Harmonic Oscillator: Position Expectation Value & Ground State

[matrix5]

why is the expectation value of the position of a harmonic oscillator in its ground state zero? and what does it mean that it is in ground state? is ground state equal to n=0 or n=1?

 

[DaTario]

Ground state of a SHO has a gaussian wave function in which the average position is calculated in a standard way yielding x_avg = 0 as result (of course the center of the gaussian is suposed to be at x = 0 too).

The energy can be calculated with the n quantum number, so that n = 0 corresponds to the energy of 1/2 \hbar \omega. Answering your sencond question, n=0 corresponds to groud state.

 

[R0man]

The expectation value of the position of a harmonic oscillator in its ground state is zero because the ground state of a harmonic oscillator is defined as the state with the lowest energy.
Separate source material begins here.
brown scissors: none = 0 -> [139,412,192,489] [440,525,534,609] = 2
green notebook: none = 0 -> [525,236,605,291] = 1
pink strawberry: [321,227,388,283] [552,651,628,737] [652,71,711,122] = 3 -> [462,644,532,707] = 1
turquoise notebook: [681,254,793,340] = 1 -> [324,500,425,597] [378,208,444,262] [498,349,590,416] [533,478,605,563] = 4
This means that the particle in the oscillator is in its most stable and balanced state, with no net movement or displacement from its equilibrium position.
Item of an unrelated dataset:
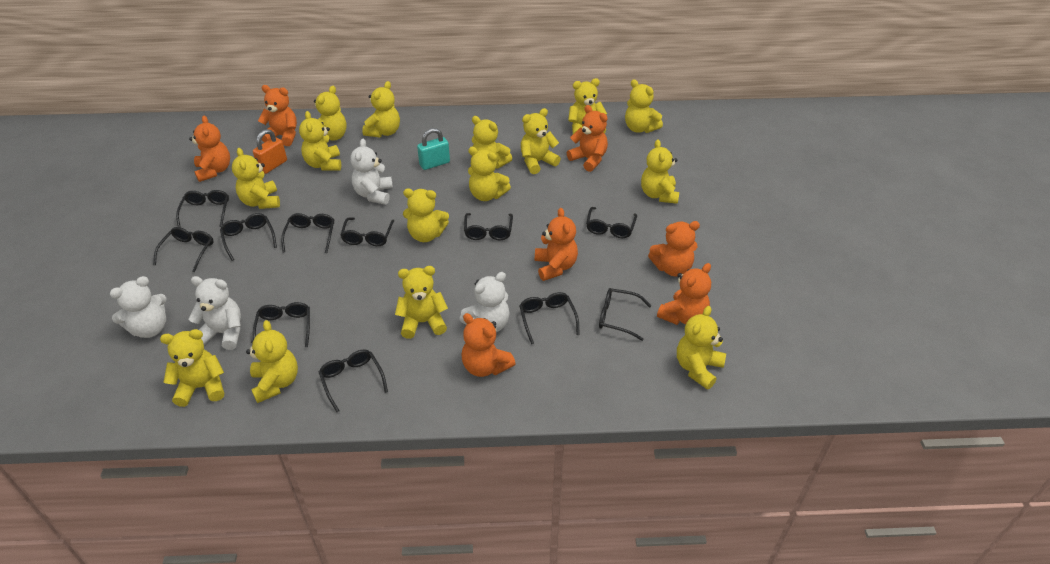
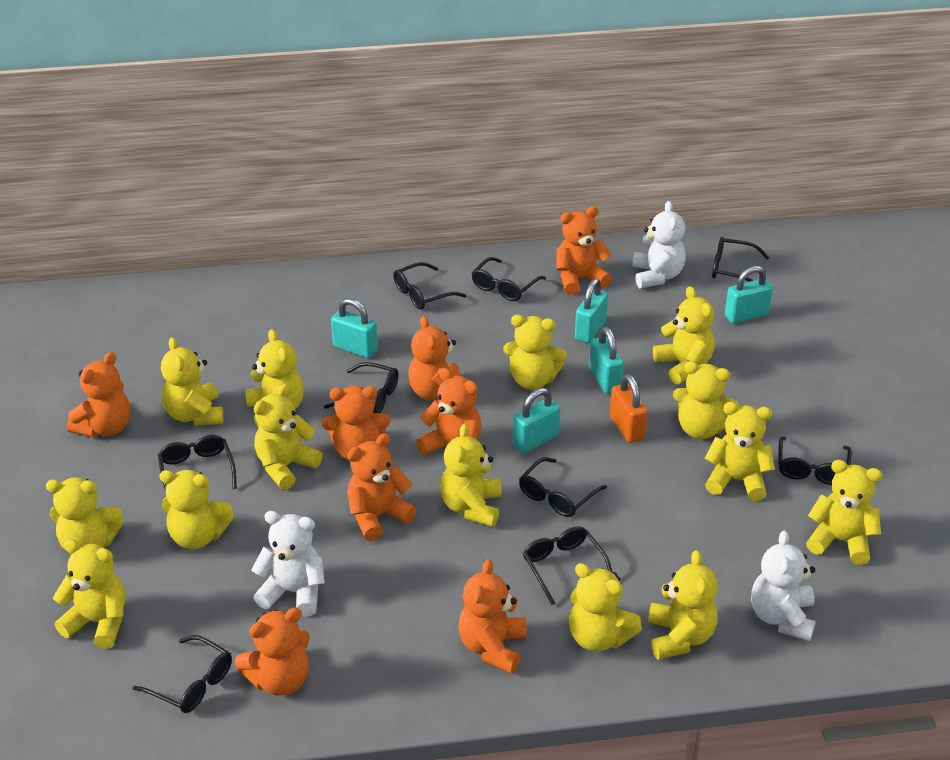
black glasses: [153,227,214,272] [176,190,229,227] [220,213,277,261] [252,302,310,347] [281,213,334,253] [319,350,388,412] [340,217,395,246] [464,213,513,240] [519,292,580,344] [586,207,637,238] [599,288,651,341] = 11 -> [133,635,232,713] [158,435,237,490] [324,362,398,413] [393,262,466,310] [471,257,546,301] [519,457,607,517] [523,526,612,605] [712,237,769,282] [778,436,852,485] = 9
orange teddy bear: [189,116,230,182] [258,85,297,146] [462,313,516,377] [535,208,578,281] [567,105,608,172] [648,221,700,276] [657,263,711,325] = 7 -> [67,352,130,438] [235,607,310,696] [322,386,390,461] [347,433,417,541] [408,316,461,400] [416,368,481,455] [458,559,527,674] [556,206,612,295] = 8
turquoise padlock: [417,128,450,170] = 1 -> [331,298,378,358] [513,388,560,453] [575,279,608,343] [589,327,624,394] [725,266,773,324] = 5
white teddy bear: [110,276,167,338] [189,276,241,350] [350,139,393,205] [459,272,510,332] = 4 -> [251,511,325,616] [632,201,686,288] [751,530,816,641] = 3
yellow teddy bear: [160,329,224,407] [232,148,280,209] [246,320,298,403] [299,111,341,171] [314,86,347,141] [362,81,400,138] [395,266,448,339] [403,189,449,242] [468,147,511,201] [472,116,512,169] [521,108,561,174] [568,78,607,134] [625,79,663,133] [641,139,679,204] [677,306,726,390] = 15 -> [46,478,124,554] [53,539,125,649] [159,470,234,549] [161,337,224,426] [245,329,304,428] [254,384,323,490] [440,424,502,527] [503,315,567,389] [569,563,642,652] [648,550,718,660] [653,286,715,384] [673,361,739,439] [705,402,775,501] [806,460,883,565] = 14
In quantum mechanics, the ground state is represented by the quantum number n=0, indicating that the oscillator is in its lowest energy state and has no excess energy to "jump" to a higher energy level. This is in contrast to the first excited state, represented by n=1, where the oscillator has slightly more energy and is displaced from its equilibrium position.

Therefore, the ground state is the lowest energy state of the harmonic oscillator and corresponds to the expectation value of the position being zero. This means that in the ground state, the particle in the oscillator is most likely to be found at its equilibrium position.

In summary, the ground state of a harmonic oscillator is the state with the lowest energy and the expectation value of the position is zero because the particle is in its most stable and balanced state at its equilibrium position. The ground state is equivalent to n=0 in quantum mechanics.